• Source material

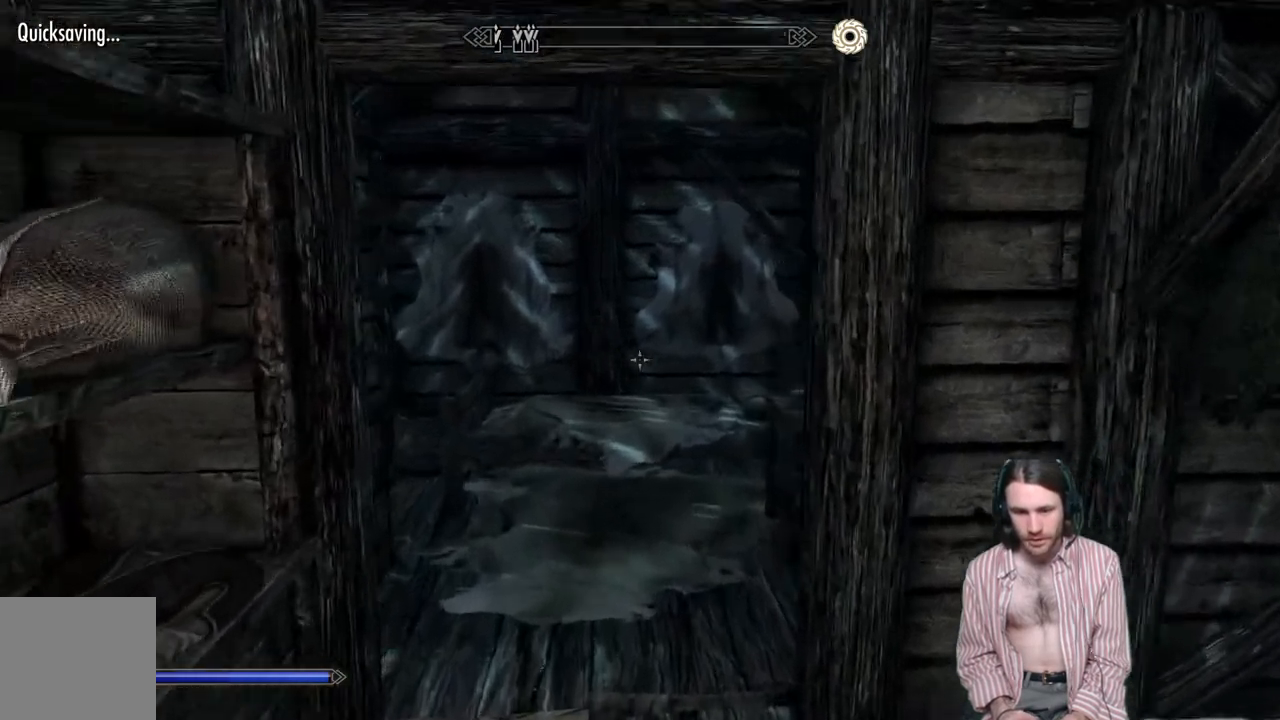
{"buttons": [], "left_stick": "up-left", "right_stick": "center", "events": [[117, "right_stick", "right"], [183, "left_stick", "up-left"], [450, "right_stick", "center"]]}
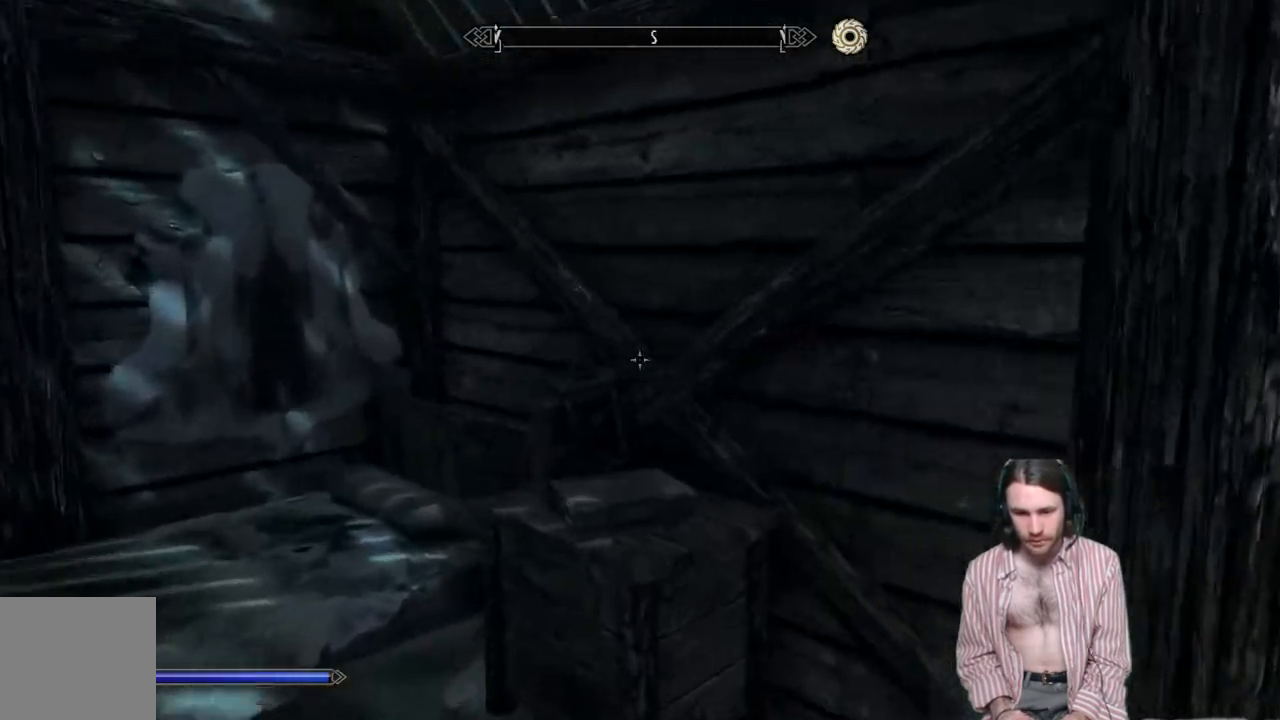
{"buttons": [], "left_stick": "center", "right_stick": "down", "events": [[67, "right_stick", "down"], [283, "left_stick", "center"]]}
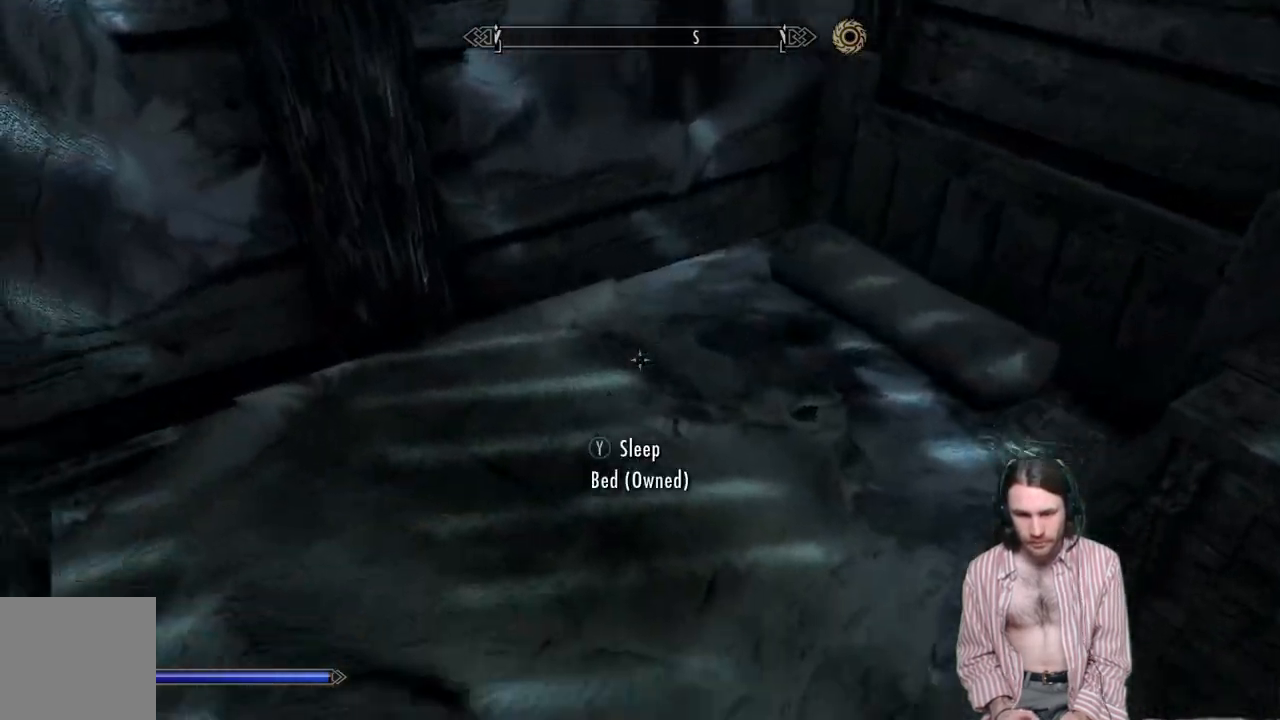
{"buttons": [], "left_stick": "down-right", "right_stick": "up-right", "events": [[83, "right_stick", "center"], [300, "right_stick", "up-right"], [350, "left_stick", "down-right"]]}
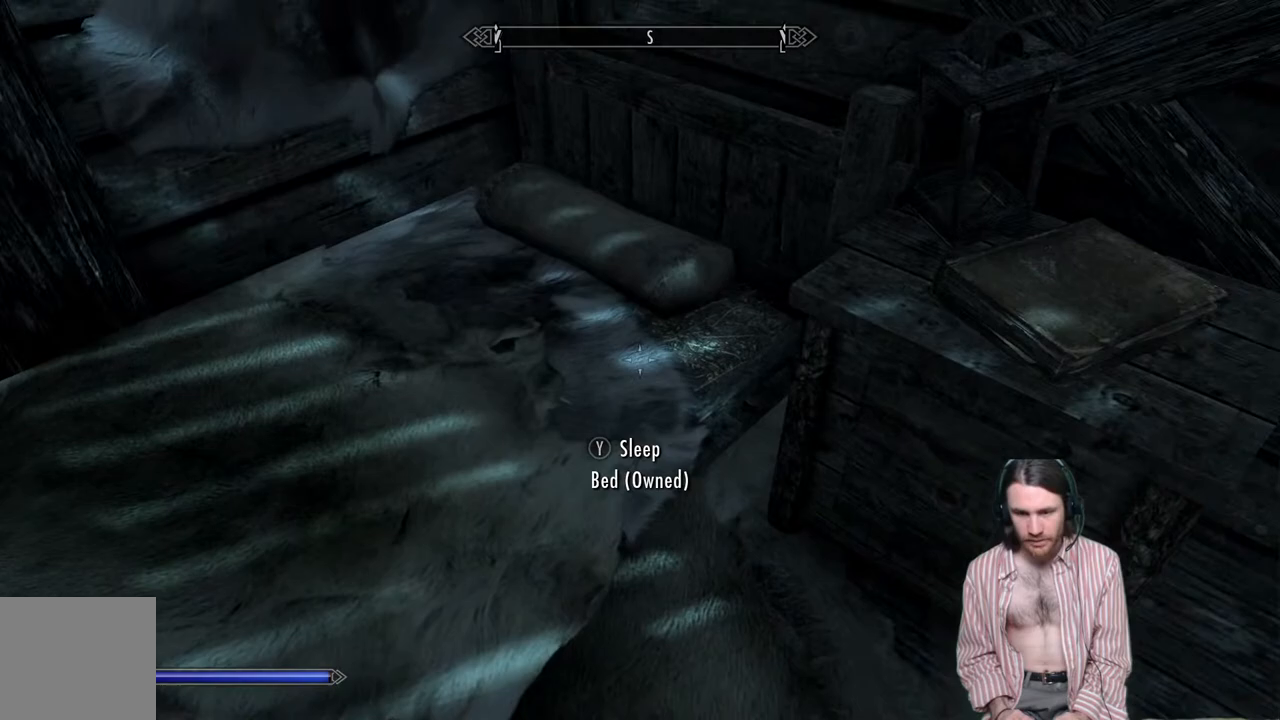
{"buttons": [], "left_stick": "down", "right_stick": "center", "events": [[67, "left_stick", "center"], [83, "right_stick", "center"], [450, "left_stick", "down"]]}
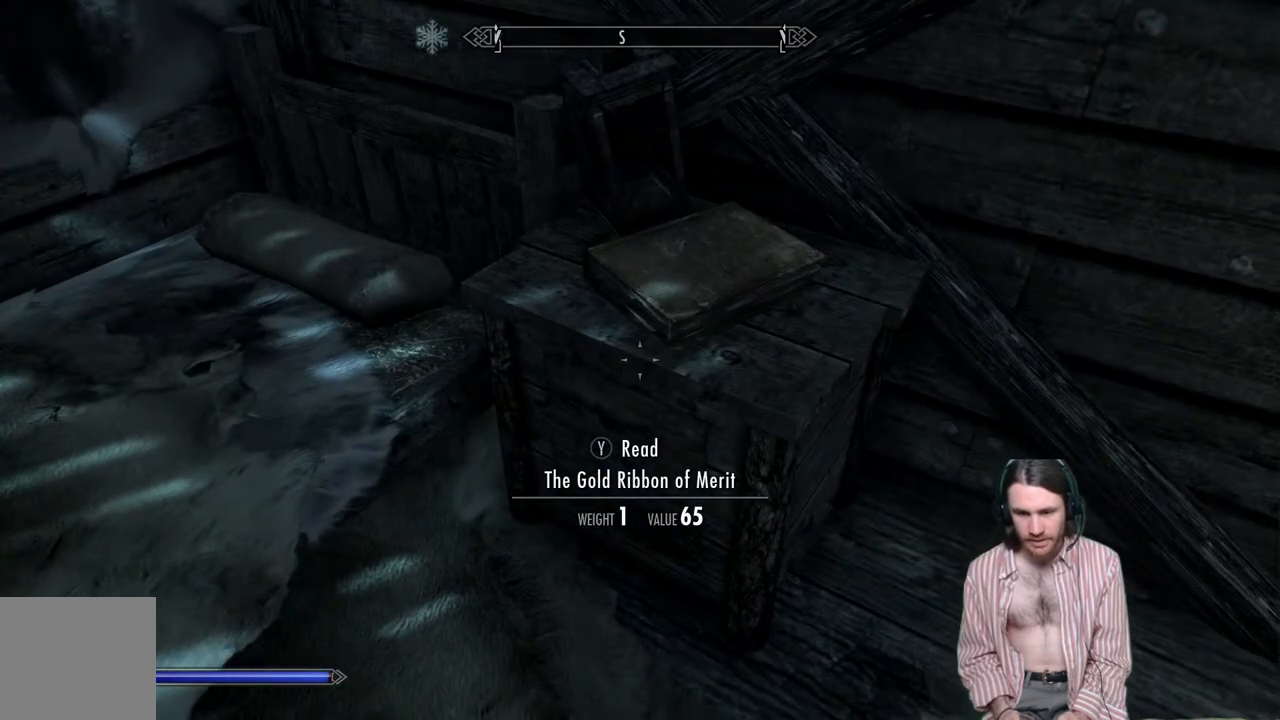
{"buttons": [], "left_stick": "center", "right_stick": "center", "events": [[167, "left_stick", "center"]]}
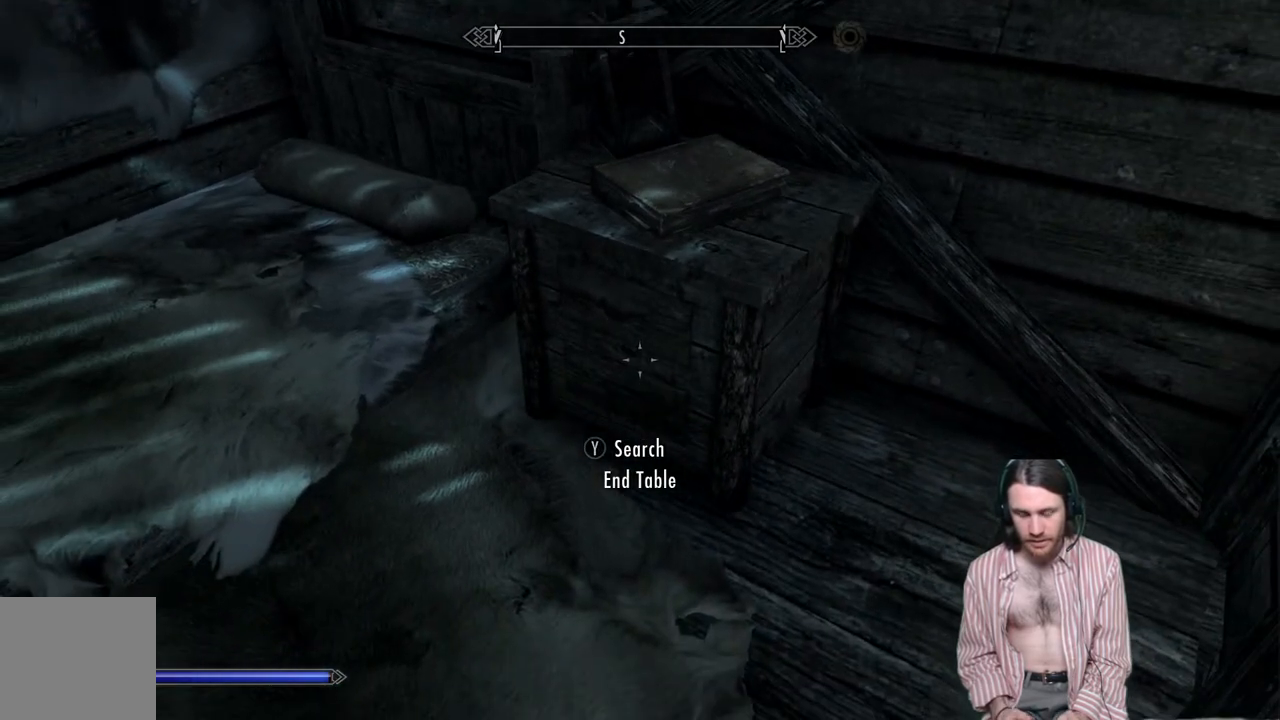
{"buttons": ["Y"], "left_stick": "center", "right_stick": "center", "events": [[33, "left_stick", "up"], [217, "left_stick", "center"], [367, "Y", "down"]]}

• Exercise details
The result should be every line of the data, reproduced exactly, with the images removed.

• Answer to the exercise
{"buttons": [], "left_stick": "up-left", "right_stick": "center", "events": [[117, "right_stick", "right"], [183, "left_stick", "up-left"], [450, "right_stick", "center"]]}
{"buttons": [], "left_stick": "center", "right_stick": "down", "events": [[67, "right_stick", "down"], [283, "left_stick", "center"]]}
{"buttons": [], "left_stick": "down-right", "right_stick": "up-right", "events": [[83, "right_stick", "center"], [300, "right_stick", "up-right"], [350, "left_stick", "down-right"]]}
{"buttons": [], "left_stick": "down", "right_stick": "center", "events": [[67, "left_stick", "center"], [83, "right_stick", "center"], [450, "left_stick", "down"]]}
{"buttons": [], "left_stick": "center", "right_stick": "center", "events": [[167, "left_stick", "center"]]}
{"buttons": ["Y"], "left_stick": "center", "right_stick": "center", "events": [[33, "left_stick", "up"], [217, "left_stick", "center"], [367, "Y", "down"]]}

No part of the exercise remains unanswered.